Additional analysis of the original ArXiv paper
📋 Original Paper Title and Abstract
REFORGE: Multi-modal Attacks Reveal Vulnerable Concept Unlearning in Image Generation Models
🔍 ShortSpan Analysis of the Paper
Problem
This paper studies whether image generation model unlearning, a set of techniques that remove specific harmful or copyrighted concepts from pretrained image generators without full retraining, remains robust when an attacker can supply adversarial image prompts in a black-box setting. This matters because modern image generation models can reproduce copyrighted or offensive content, and unlearning is proposed as a practical mitigation; if unlearning can be bypassed by realistic multi-modal inputs, deployed safety controls may be insufficient.
Approach
The authors introduce REFORGE, a black-box red-teaming framework that crafts adversarial image prompts to induce the re-emergence of erased concepts. REFORGE operates without access to the target model’s parameters or gradients; it uses a public proxy image generation model to compute cross-attention maps and perform optimisation. The pipeline has four stages: (1) stroke-based initialization that converts a reference image containing the erased concept into a coarse, stroke-rendered image preserving layout and colour cues while removing fine details; (2) mask construction via aggregation and normalisation of cross-attention activations from the proxy model to produce a spatial mask that emphasises concept-relevant regions; (3) latent-alignment optimisation that iteratively updates the adversarial example in the proxy model’s VAE latent space, aligning it towards the reference latent under the guidance of the attention mask and an MSE alignment loss; (4) red-teaming evaluation by querying the unlearned model with the adversarial image plus text prompt and measuring whether the erased concept reappears. Experiments use a 100-step sampling budget and a practical query limit of 10 generation calls per adversarial example.
Key Findings
- REFORGE improves attack success rates relative to representative black-box baselines, showing higher rates of concept recovery across three unlearning categories: Nudity, Object (Parachute) and Van Gogh style.

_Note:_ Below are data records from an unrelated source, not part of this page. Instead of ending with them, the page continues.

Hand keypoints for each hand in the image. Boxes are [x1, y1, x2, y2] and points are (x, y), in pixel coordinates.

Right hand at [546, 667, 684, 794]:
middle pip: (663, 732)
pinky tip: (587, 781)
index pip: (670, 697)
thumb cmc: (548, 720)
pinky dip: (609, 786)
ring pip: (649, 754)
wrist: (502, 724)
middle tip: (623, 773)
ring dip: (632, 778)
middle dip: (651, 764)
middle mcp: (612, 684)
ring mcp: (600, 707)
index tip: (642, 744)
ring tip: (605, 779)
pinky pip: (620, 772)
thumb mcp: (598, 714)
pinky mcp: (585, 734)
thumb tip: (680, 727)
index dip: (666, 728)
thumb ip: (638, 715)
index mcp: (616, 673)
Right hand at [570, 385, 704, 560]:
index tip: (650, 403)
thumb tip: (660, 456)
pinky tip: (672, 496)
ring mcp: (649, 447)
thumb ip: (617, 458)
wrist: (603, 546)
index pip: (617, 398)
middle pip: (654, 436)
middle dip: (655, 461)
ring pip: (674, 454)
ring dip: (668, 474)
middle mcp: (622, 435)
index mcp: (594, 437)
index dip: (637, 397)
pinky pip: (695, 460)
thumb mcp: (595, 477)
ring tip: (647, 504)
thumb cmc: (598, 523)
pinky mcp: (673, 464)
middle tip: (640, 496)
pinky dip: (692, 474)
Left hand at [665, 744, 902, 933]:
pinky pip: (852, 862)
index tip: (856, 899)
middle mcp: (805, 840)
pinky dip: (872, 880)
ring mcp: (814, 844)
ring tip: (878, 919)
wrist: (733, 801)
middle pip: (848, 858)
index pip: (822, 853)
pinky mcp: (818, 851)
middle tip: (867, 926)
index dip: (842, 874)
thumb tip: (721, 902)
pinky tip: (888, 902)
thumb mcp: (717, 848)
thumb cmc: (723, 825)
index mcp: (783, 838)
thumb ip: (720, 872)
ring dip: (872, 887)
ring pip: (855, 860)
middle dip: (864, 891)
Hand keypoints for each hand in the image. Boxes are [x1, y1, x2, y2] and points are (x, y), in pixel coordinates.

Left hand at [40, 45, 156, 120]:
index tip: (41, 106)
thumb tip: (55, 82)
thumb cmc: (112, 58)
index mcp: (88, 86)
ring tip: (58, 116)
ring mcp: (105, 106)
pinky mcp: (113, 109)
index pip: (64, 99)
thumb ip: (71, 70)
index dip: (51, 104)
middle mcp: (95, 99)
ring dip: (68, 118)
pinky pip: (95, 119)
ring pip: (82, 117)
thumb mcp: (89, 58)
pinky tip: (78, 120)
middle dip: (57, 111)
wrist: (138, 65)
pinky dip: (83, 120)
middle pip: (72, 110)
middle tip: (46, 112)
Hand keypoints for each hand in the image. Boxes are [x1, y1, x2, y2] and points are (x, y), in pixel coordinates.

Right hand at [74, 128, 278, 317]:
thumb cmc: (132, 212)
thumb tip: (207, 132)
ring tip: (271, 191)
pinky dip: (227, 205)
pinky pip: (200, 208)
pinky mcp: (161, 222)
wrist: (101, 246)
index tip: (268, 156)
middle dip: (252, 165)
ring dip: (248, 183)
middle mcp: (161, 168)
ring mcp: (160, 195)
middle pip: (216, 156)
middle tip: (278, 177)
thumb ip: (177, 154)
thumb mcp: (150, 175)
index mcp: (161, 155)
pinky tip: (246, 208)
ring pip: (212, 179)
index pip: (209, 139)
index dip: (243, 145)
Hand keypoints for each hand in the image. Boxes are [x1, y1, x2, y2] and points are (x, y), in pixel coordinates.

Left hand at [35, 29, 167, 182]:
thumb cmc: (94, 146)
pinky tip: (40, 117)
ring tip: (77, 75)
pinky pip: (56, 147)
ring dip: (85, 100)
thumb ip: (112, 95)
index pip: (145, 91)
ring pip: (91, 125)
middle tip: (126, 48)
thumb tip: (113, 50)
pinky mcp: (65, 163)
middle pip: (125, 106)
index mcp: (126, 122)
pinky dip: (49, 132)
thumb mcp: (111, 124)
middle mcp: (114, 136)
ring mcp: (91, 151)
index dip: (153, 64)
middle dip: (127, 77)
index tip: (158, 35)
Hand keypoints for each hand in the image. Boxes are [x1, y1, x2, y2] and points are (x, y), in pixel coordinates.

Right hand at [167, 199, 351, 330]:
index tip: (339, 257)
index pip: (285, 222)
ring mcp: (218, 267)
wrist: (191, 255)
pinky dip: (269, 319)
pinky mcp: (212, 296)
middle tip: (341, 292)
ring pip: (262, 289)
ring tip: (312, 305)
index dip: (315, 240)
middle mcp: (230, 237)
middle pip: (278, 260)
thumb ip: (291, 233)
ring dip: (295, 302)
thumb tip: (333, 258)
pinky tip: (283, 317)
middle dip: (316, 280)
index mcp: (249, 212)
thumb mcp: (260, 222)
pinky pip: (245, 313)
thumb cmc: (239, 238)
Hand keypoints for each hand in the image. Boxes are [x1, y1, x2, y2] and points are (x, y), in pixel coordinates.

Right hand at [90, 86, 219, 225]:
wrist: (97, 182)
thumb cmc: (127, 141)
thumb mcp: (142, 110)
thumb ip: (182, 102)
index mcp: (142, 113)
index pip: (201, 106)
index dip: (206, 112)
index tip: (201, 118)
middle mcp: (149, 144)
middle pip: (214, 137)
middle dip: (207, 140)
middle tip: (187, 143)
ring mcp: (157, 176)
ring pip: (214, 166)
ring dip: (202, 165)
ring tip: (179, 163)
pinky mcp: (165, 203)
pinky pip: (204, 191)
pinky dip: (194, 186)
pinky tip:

- REFORGE achieves better semantic alignment between generated images and prompts, measured by CLIP similarity, attributed to stroke-based initialisation that preserves global composition while enabling focused perturbations.

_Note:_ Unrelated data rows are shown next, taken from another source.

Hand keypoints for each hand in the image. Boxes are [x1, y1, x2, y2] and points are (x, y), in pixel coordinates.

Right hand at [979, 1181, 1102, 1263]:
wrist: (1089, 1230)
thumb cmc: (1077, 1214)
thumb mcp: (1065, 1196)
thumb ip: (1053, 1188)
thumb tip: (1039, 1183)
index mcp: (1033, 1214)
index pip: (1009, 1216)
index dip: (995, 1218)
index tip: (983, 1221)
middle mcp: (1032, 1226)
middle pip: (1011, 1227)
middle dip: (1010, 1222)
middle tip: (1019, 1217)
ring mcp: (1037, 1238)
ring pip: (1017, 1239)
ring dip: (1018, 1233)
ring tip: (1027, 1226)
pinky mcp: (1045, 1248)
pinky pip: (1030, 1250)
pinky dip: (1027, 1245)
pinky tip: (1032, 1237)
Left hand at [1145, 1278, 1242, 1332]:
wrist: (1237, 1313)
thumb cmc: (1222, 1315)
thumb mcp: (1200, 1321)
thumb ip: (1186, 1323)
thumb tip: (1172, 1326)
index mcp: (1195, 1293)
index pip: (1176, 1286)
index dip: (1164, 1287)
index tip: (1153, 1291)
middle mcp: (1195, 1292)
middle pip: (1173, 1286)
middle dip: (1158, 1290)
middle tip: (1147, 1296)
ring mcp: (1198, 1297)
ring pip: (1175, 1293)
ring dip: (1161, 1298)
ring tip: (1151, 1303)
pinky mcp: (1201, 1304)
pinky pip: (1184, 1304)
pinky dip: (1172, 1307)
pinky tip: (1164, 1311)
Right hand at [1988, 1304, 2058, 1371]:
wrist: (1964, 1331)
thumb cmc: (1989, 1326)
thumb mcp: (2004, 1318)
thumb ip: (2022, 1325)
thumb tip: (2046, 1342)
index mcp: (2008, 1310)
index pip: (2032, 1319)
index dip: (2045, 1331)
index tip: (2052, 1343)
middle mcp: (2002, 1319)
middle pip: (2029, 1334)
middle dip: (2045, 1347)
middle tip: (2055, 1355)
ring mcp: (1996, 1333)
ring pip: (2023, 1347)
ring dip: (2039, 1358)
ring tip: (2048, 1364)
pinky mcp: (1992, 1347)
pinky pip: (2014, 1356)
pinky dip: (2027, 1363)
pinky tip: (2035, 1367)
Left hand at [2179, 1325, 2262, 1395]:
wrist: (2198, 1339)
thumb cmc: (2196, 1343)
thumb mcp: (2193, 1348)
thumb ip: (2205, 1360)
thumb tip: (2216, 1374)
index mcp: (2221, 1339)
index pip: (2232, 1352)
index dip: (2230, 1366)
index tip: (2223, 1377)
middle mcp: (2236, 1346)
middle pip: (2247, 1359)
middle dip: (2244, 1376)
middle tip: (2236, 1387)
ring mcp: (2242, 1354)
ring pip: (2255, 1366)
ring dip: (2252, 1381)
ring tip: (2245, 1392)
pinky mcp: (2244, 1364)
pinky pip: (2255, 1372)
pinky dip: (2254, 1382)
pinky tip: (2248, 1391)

- The cross-attention guided mask concentrates perturbations in concept-relevant regions, improving effectiveness and reducing visible perturbation compared with uniform updates.
- REFORGE is substantially more efficient: average adversarial example generation time is about 35 seconds versus roughly 290s for SneakyPrompt, 320s for Ring-A-Bell and 1000s for MMA, under the same black-box constraints.
- Ablations show robustness to choice of reference image, task-dependent optimal attention timesteps and layer depths, and that MSE loss outperforms Cosine and L2 objectives for alignment.
Limitations
Evaluation assumes access to a public proxy model to extract cross-attention and compute optimisation steps, a fixed query budget of ten generation calls per example, and specific unlearning methods and datasets (150, 45 and 48 prompt-reference pairs retained for Nudity, Parachute and Van Gogh-style respectively). Experiments use Stable Diffusion variants and a single GPU setup, so results are constrained to the tested architectures, unlearning implementations and practical budgets.
Why It Matters
The work demonstrates that current IGM unlearning mechanisms can be circumvented by realistically constructed, black-box multi-modal attacks that exploit image inputs, exposing a gap in threat models and deployed defences. This has direct security implications for providers of closed-source image generation services and for policy and engineering efforts: unlearning should be evaluated under multi-modal adversaries, defences should be robustness-aware, and operators should consider red-teaming that includes image-side attacks before deployment.